====== GIVEN RECORDS ======
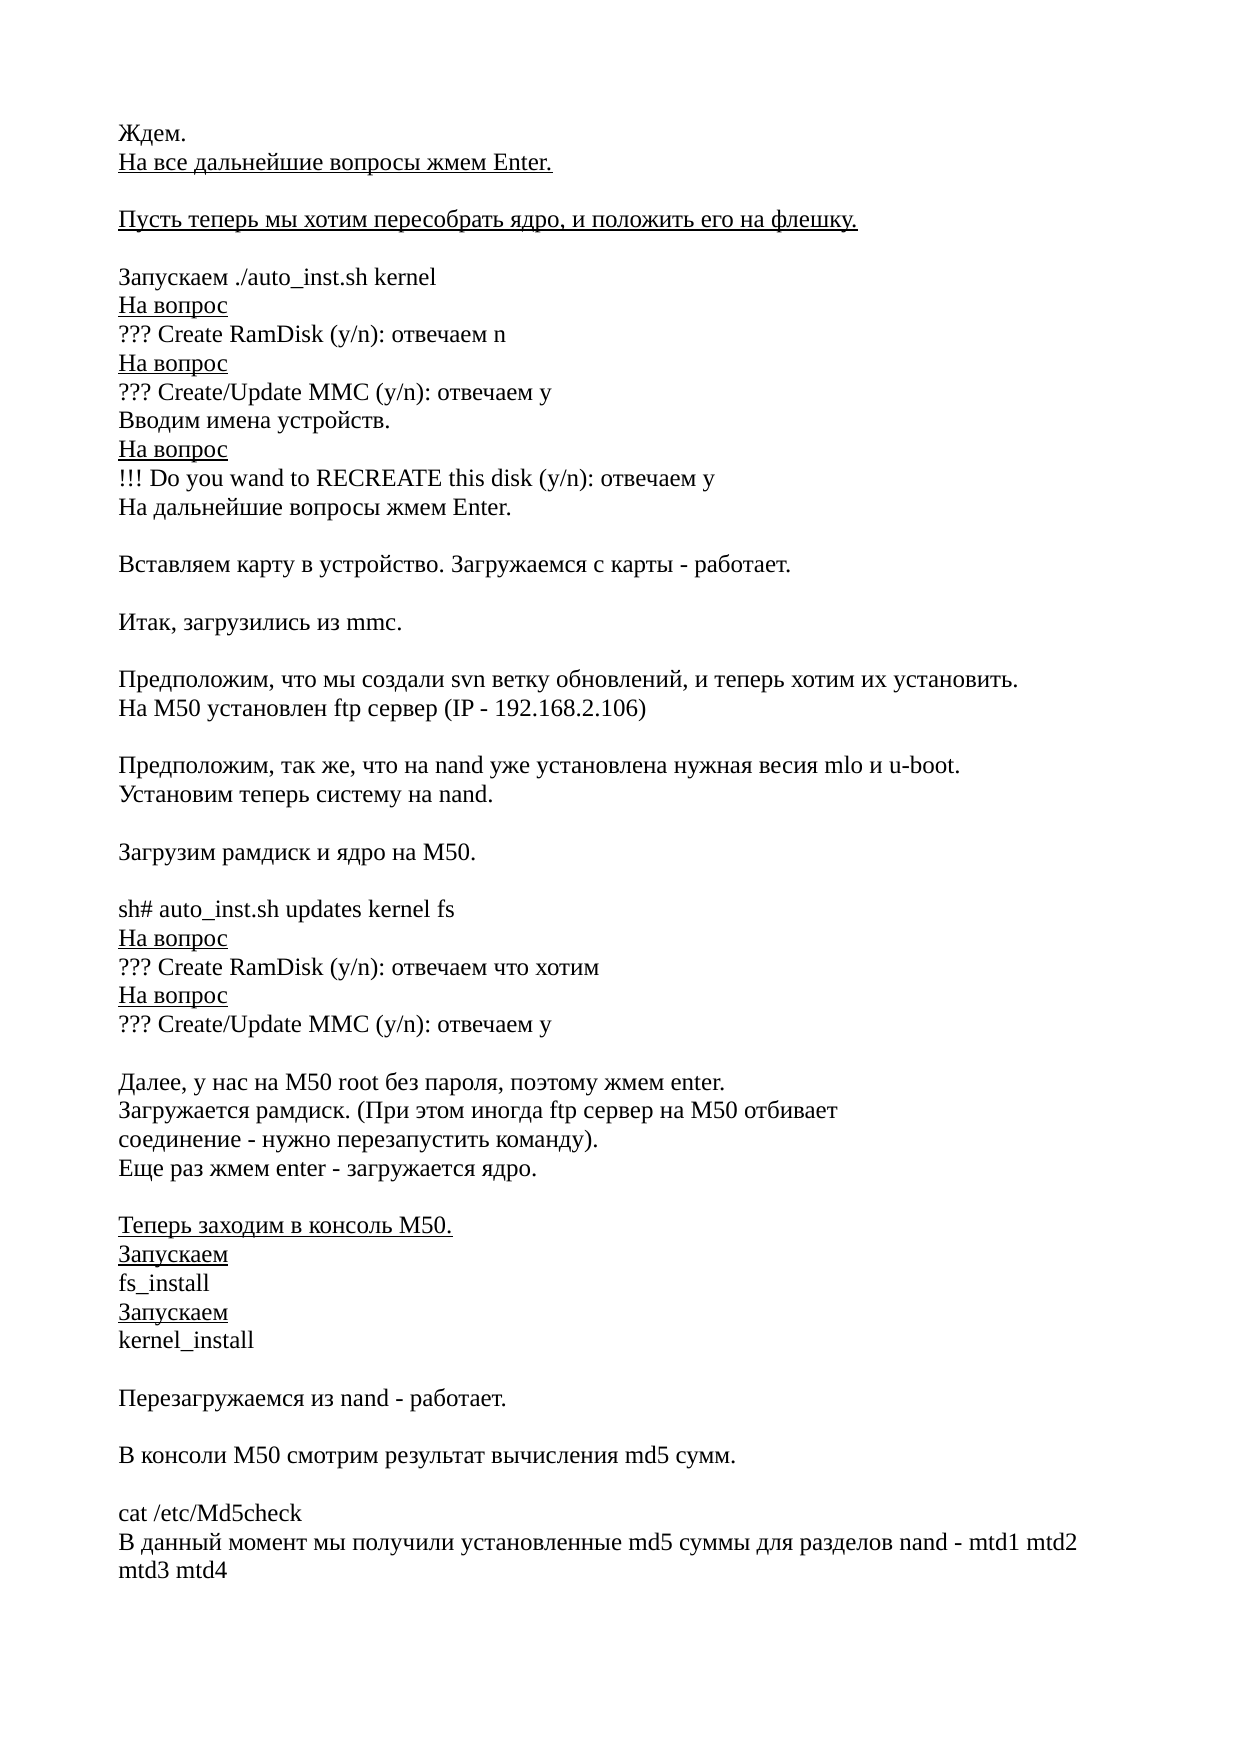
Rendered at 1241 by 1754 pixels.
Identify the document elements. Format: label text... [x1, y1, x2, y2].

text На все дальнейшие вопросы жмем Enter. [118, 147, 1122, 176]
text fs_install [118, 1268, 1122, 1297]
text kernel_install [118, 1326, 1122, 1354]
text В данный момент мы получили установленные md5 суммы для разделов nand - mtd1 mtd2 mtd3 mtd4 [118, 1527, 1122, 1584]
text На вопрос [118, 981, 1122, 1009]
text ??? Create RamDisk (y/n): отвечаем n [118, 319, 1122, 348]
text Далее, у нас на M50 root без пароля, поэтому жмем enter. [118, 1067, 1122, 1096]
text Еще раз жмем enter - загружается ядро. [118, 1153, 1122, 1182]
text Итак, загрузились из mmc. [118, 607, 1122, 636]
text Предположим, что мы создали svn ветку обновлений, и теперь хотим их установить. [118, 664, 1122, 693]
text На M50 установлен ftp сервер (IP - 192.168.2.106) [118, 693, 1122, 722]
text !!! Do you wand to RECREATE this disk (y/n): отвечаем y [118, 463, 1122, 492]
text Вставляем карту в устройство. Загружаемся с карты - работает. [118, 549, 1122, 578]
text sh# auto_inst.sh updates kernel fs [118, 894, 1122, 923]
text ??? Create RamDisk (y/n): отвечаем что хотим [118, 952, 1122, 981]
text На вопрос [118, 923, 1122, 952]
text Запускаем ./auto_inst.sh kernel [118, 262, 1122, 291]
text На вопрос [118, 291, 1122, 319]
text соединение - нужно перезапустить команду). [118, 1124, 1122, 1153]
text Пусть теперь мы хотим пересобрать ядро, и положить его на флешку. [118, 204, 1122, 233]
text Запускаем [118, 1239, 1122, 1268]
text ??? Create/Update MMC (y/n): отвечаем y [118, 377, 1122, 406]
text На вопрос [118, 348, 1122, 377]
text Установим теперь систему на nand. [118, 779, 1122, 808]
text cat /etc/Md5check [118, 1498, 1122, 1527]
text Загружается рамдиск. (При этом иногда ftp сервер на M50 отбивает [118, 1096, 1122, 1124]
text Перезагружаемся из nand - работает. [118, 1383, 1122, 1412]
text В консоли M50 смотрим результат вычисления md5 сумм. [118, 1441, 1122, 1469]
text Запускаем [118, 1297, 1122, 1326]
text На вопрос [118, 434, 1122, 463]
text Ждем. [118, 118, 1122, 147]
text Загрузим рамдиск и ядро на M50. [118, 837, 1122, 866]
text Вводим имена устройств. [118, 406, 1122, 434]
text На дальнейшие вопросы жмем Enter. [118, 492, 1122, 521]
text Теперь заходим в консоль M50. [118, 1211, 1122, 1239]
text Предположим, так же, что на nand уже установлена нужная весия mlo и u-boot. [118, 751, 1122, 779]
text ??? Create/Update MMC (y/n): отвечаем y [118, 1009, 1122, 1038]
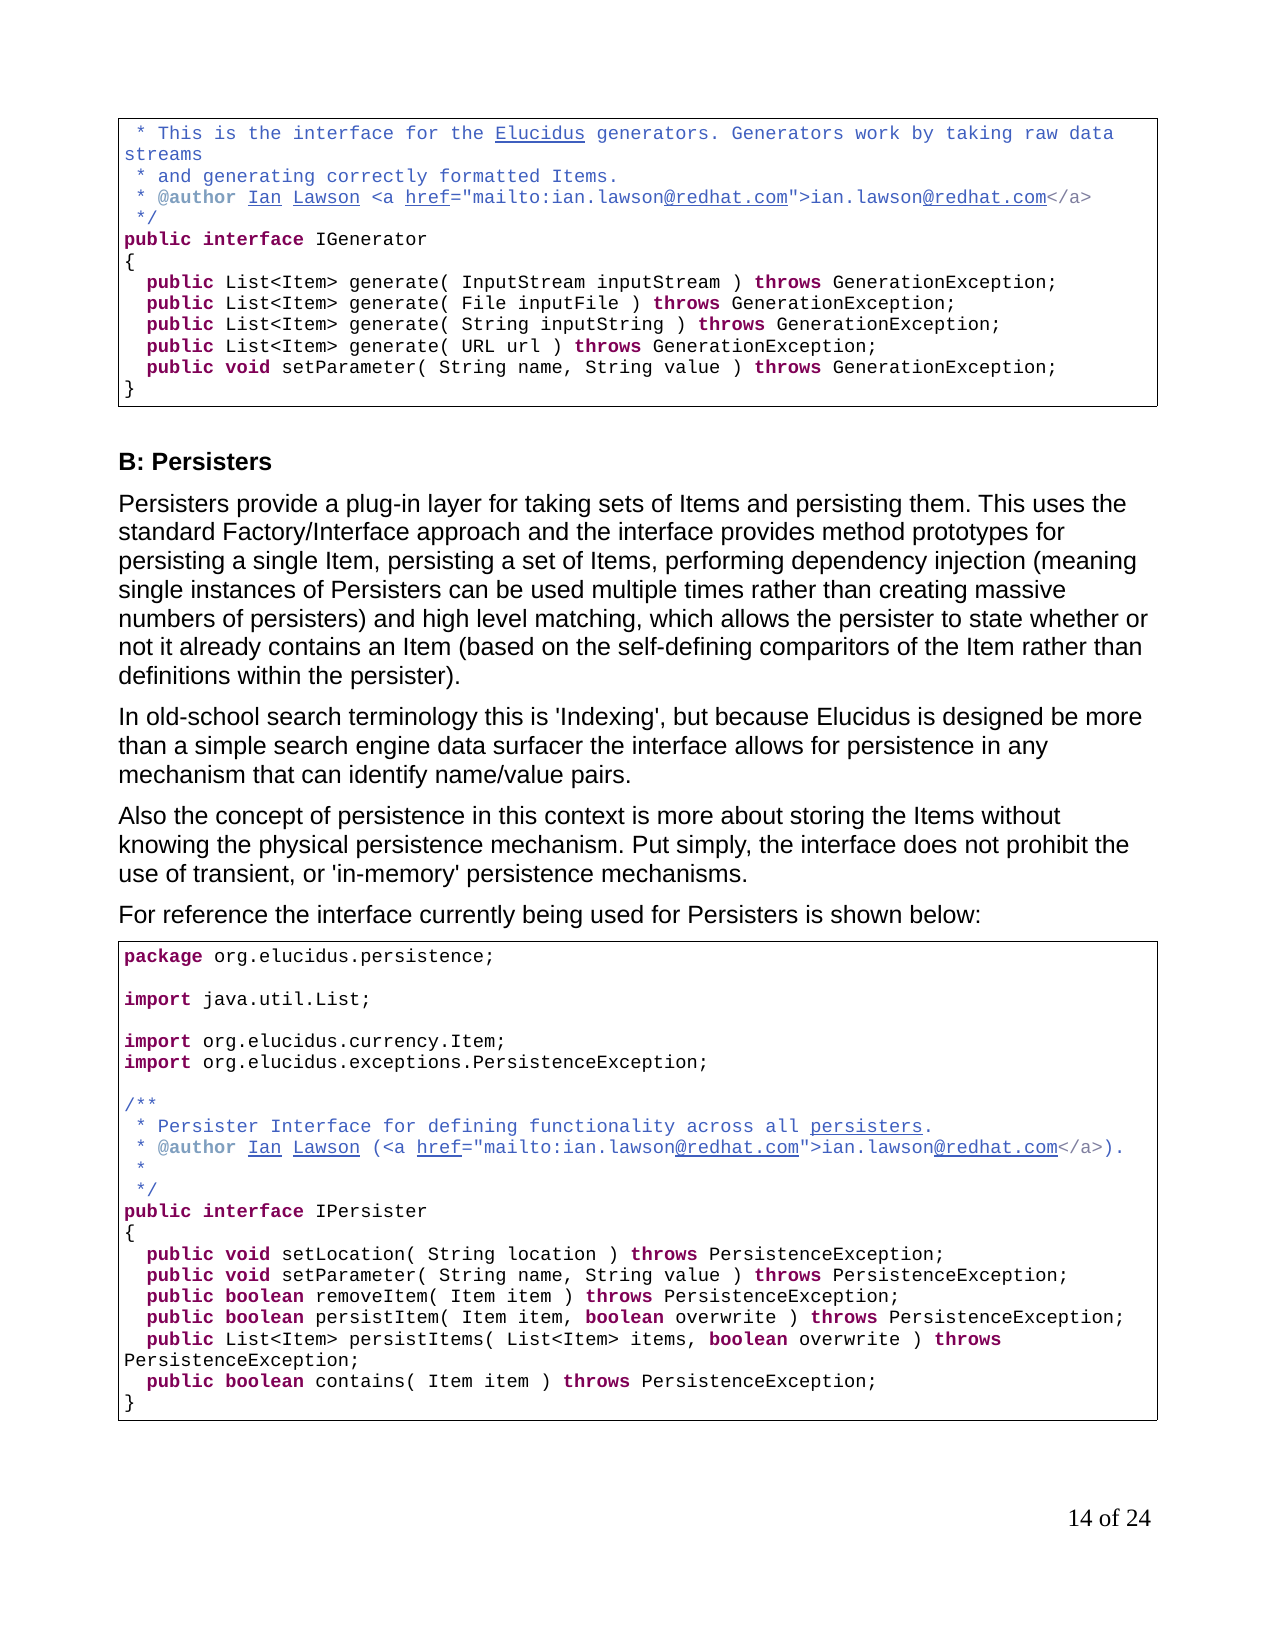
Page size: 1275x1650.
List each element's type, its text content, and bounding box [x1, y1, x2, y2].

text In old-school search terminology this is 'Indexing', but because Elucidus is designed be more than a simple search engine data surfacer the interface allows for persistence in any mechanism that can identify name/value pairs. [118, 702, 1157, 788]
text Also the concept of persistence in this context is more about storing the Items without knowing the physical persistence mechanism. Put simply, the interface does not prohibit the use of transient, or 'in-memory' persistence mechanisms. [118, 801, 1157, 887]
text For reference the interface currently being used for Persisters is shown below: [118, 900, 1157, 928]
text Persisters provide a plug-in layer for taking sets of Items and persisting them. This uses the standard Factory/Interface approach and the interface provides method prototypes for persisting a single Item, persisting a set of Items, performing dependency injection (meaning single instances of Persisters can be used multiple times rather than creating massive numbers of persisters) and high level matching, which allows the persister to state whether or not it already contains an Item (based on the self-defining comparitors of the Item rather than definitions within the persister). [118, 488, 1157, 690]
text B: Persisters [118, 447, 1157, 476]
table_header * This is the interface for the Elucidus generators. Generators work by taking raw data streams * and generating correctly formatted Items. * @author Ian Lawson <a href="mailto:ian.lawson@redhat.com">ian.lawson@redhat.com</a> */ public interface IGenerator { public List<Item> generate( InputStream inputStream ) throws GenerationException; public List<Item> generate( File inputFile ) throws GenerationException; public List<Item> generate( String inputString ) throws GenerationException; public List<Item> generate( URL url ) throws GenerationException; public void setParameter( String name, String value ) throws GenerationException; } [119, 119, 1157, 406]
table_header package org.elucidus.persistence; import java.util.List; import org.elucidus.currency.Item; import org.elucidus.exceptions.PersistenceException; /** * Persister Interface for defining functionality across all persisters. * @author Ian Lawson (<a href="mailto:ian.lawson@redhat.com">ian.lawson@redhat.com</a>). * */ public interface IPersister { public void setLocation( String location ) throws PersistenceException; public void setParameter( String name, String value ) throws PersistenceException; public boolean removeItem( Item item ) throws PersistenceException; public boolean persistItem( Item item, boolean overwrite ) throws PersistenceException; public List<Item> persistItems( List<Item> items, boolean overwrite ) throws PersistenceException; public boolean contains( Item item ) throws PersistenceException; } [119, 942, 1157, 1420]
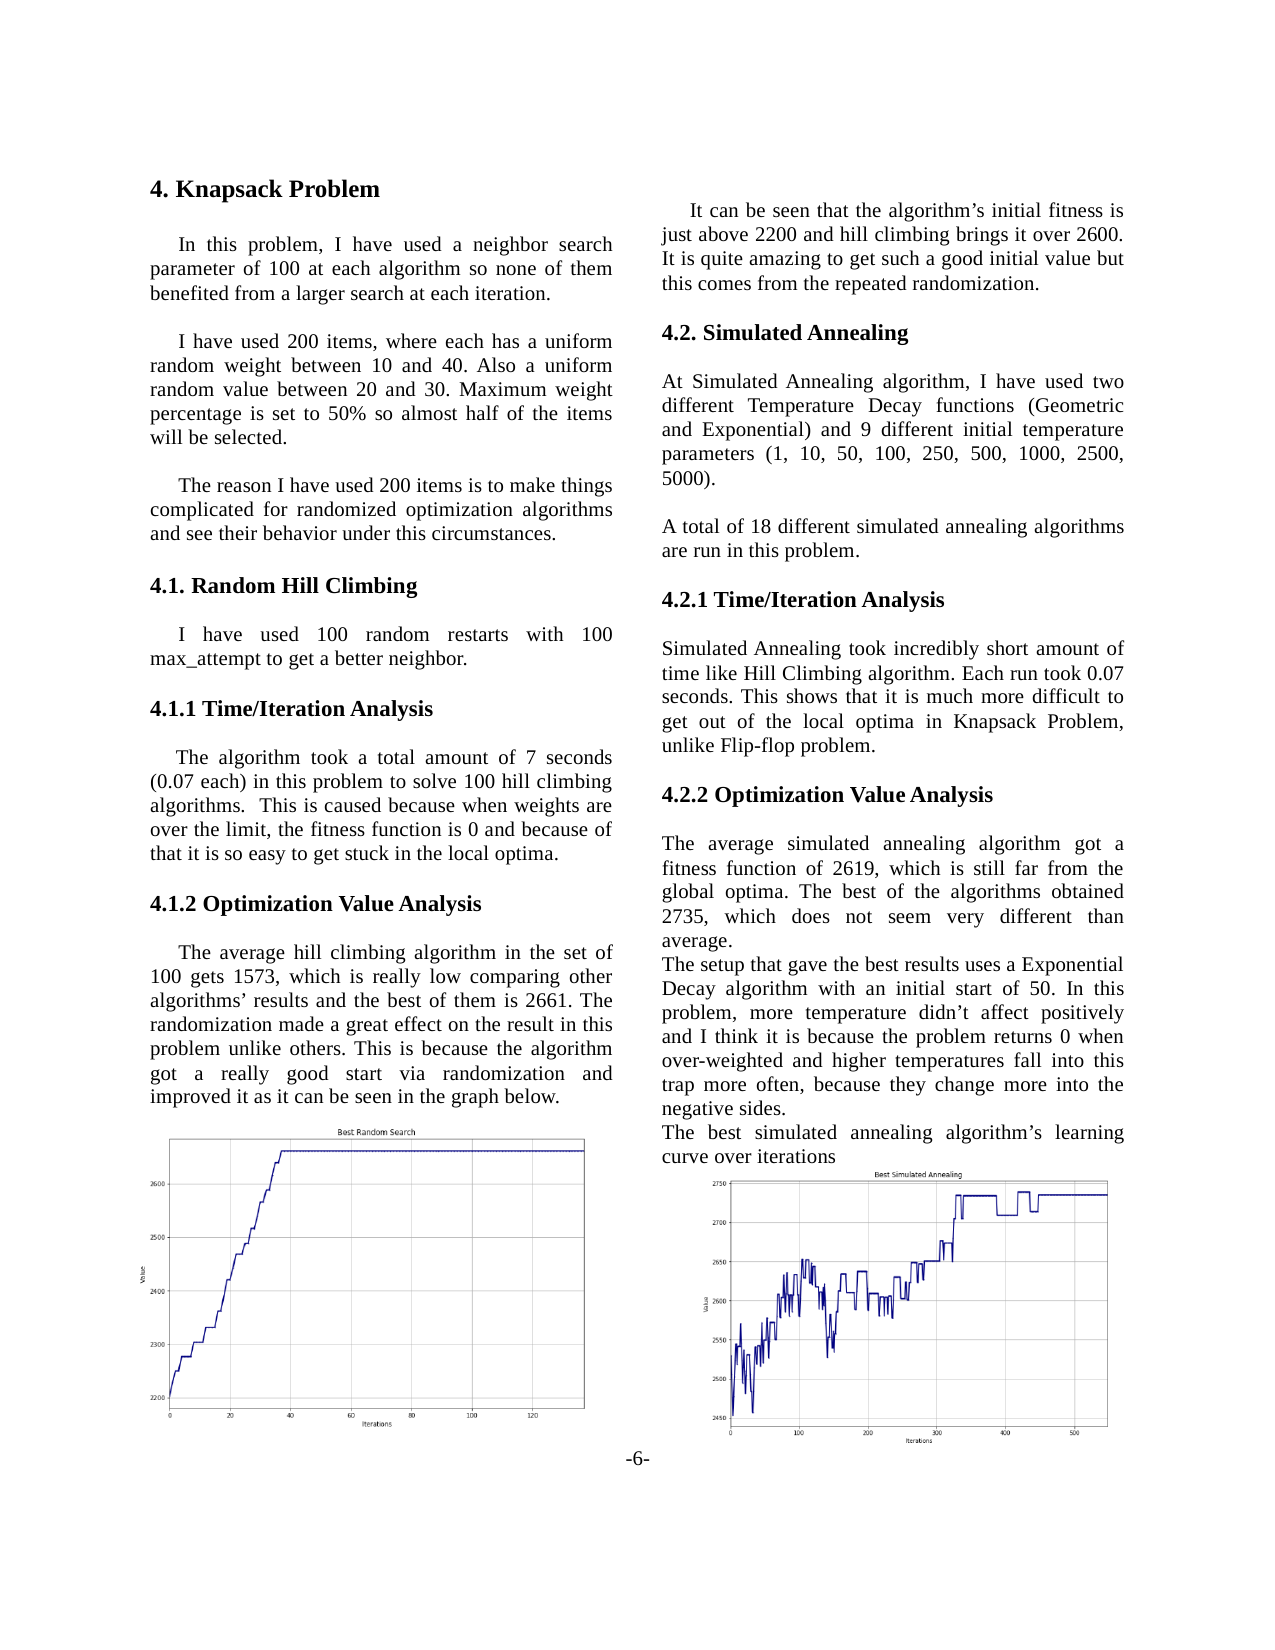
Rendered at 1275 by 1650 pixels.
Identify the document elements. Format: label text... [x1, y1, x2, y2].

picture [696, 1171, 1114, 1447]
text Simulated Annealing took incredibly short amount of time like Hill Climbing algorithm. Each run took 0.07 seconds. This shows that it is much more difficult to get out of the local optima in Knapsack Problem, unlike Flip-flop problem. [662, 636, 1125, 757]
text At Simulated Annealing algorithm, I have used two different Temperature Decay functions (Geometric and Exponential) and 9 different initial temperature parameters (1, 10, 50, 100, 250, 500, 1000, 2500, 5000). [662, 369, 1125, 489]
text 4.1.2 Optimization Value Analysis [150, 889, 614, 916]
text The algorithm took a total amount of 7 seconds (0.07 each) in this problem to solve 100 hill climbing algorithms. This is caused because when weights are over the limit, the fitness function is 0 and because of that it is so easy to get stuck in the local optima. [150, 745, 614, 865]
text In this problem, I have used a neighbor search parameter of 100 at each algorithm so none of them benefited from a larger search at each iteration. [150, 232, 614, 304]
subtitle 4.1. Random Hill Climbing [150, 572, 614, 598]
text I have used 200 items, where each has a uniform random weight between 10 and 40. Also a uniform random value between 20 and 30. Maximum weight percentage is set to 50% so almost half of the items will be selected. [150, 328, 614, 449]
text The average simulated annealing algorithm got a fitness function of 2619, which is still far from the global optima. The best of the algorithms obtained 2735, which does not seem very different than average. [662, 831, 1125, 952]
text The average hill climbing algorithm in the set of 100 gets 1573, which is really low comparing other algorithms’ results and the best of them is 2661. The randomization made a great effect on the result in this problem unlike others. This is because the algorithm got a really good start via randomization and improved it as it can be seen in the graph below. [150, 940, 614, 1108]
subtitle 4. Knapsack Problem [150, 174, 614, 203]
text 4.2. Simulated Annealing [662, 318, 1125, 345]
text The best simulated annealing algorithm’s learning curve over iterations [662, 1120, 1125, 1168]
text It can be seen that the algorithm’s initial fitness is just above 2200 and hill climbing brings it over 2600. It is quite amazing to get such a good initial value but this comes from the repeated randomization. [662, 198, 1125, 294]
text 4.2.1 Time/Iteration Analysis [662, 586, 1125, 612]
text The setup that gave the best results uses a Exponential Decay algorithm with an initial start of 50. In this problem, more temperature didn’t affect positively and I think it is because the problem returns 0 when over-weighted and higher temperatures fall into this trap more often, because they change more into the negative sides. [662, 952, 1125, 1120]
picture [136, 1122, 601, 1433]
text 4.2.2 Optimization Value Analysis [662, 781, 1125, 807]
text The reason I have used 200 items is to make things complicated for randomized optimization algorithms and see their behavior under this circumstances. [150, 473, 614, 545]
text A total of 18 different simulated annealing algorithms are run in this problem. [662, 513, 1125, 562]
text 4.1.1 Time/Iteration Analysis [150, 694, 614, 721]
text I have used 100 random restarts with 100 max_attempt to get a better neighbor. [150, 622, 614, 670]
======
-- OBJECTIVE --
Reproduce verbatim the rows from the line containing "Page size: 1275x1650." through the line containing "List each element's", including both of those lines.

-- ANSWER TO THIS EXERCISE --
Page size: 1275x1650.
List each element's type, its text content, and bounding box [x1, y1, x2, y2].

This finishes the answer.